The filtered stream collects tweets for all rules that are currently active, not just one rule or query.

### Creating rules

Streaming rules in rtweet need a value and a tag.
The value is the query to be performed, and the tag is the name to identify tweets that match a query.
You can use multiple words and hashtags as value, please [read the official documentation](https://developer.twitter.com/en/docs/twitter-api/tweets/filtered-stream/integrate/build-a-rule).
Multiple rules can match to a single tweet.


```r
## Stream rules used to filter tweets
new_rule <- stream_add_rule(list(value = "#rstats", tag = "rstats"))
```

### Listing rules

To know current rules you can use `stream_add_rule()` to know if any rule is currently active:


```r
rules <- stream_add_rule(NULL)
rules
#>   result_count                sent
#> 1            1 2023-03-19 22:04:29
rules(rules)
#>                    id   value    tag
#> 1 1637575790693842952 #rstats rstats
```

With the help of `rules()` the id, value and tag of each rule is provided.

### Removing rules

To remove rules use `stream_rm_rule()`


```r
# Not evaluated now
stream_rm_rule(ids(new_rule))
```

Note, if the rules are not used for some time, Twitter warns you that they will be removed.
But given that `filtered_stream()` collects tweets for all rules, it is advisable to keep the rules list short and clean.

### filtered_stream()

Once these parameters are specified, initiate the stream.
Note: Barring any disconnection or disruption of the API, streaming will occupy your current instance of R until the specified time has elapsed.
It is possible to start a new instance or R ---streaming itself usually isn't very memory intensive--- but operations may drag a bit during the parsing process which takes place immediately after streaming ends.


```r
## Stream election tweets
stream_rstats <- filtered_stream(timeout = streamtime, file = filename, parse = FALSE)
#> Warning: No matching tweets with streaming rules were found in the time provided.
```

If no tweet matching the rules is detected a warning will be issued.

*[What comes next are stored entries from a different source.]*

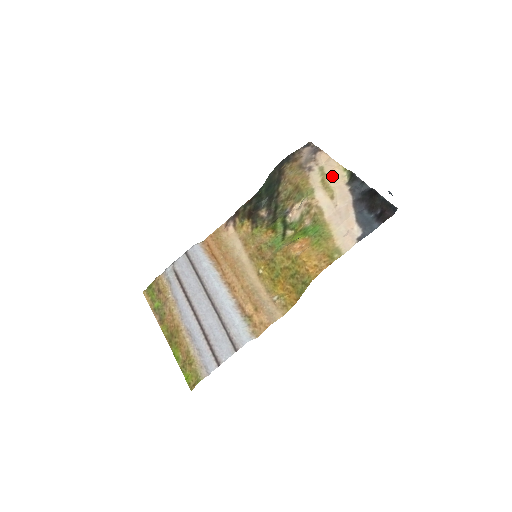
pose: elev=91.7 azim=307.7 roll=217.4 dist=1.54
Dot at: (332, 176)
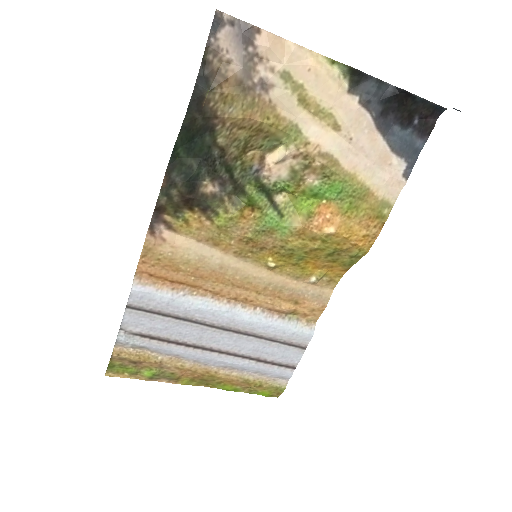
Dot at: (317, 86)
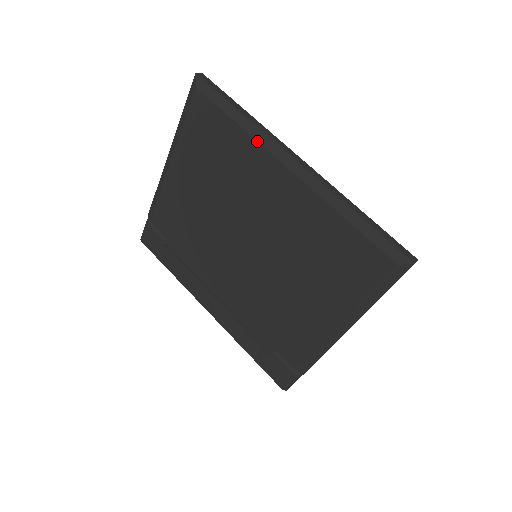
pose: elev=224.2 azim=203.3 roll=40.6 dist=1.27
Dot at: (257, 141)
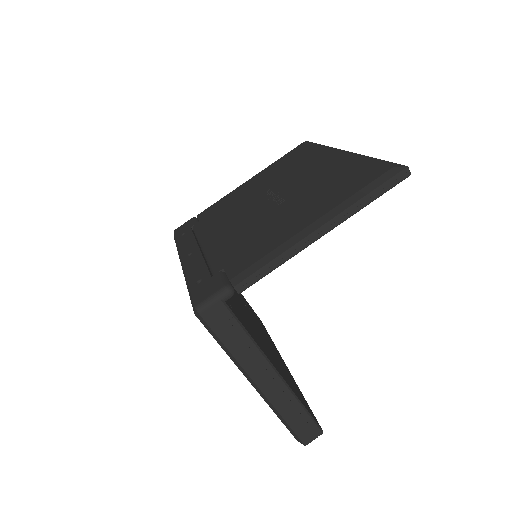
Dot at: (325, 149)
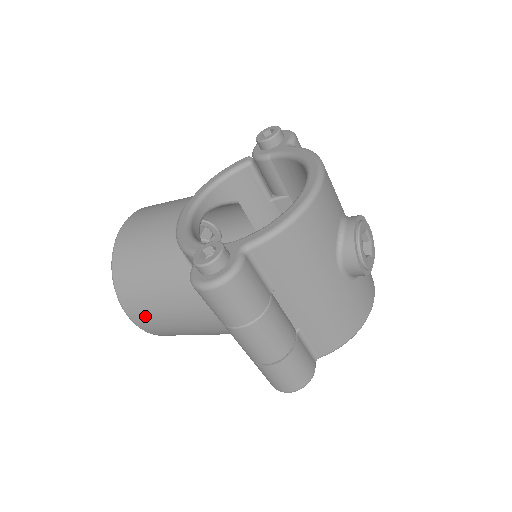
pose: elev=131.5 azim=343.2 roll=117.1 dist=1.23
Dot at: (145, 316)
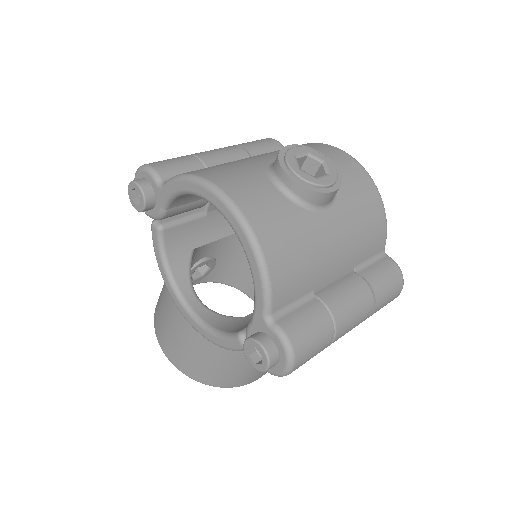
Dot at: (261, 373)
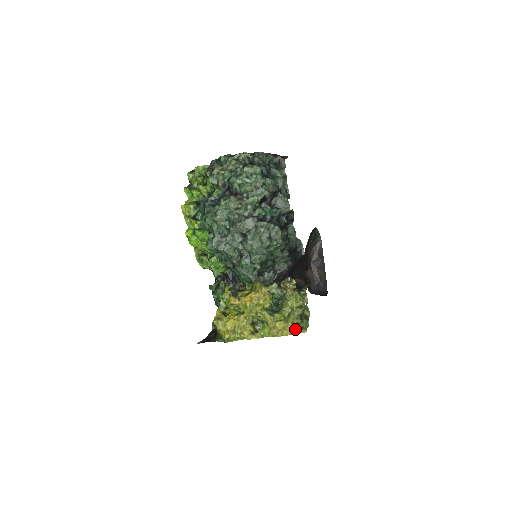
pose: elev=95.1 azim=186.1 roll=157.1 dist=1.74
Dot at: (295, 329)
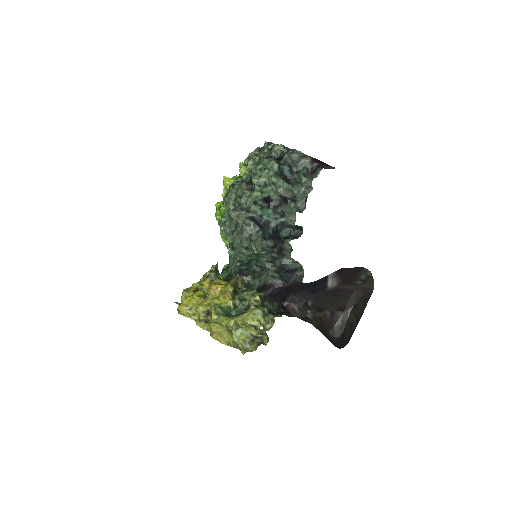
Dot at: (238, 344)
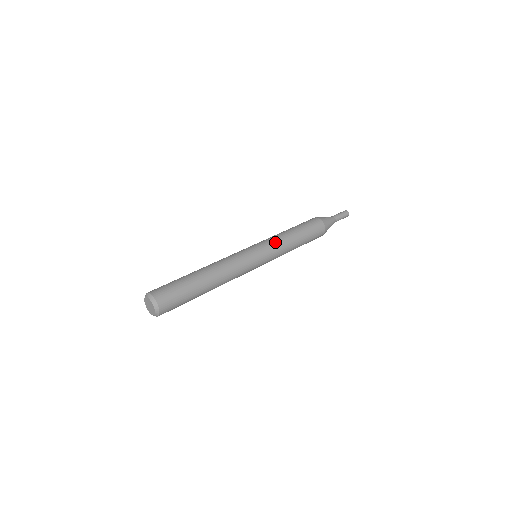
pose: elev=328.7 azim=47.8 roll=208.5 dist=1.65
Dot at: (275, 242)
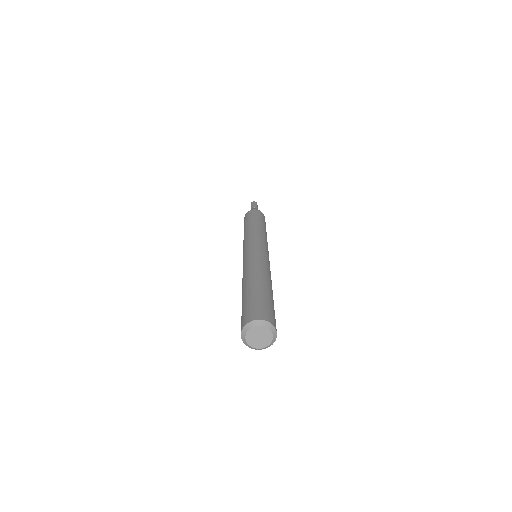
Dot at: (260, 235)
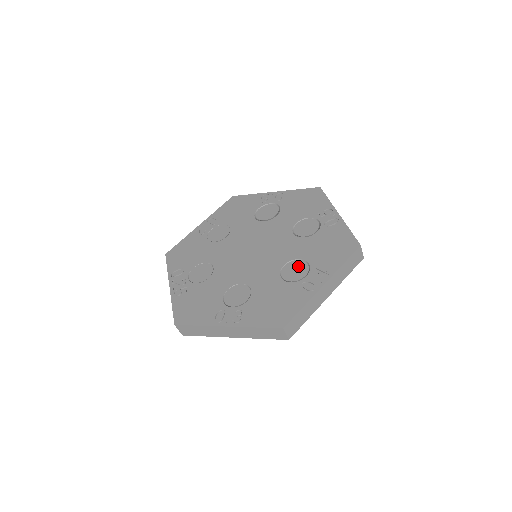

Parsing larger streams can take quite a bit of time (in addition to time spent streaming) due to a somewhat time-consuming simplifying process used to convert a json file into an R object.

Don't forget to clean the streaming rules:


```r
stream_rm_rule(ids(new_rule))
#>                  sent deleted not_deleted
#> 1 2023-03-19 22:04:51       1           0
```

## Sample stream

The `sample_stream()` function doesn't need rules or anything.


```r
stream_random <- sample_stream(timeout = streamtime, file = filename, parse = FALSE)
#> 
 Found 316 records...
 Imported 316 records. Simplifying...
length(stream_random)
#> [1] 316
```


## Saving files

Users may want to stream tweets into json files upfront and parse those files later on.
To do this, simply add `parse = FALSE` and make sure you provide a path (file name) to a location you can find later.

You can also use `append = TRUE` to continue recording a stream into an already existing file.

Currently parsing the streaming data file with `parse_stream()` is not functional.
However, you can read it back in with `jsonlite::stream_in(file)`.

## Returned data object

The parsed object should be the same whether a user parses up-front or from a json file in a later session.

Currently the returned object is a raw conversion of the feed into a nested list depending on the fields and extensions requested.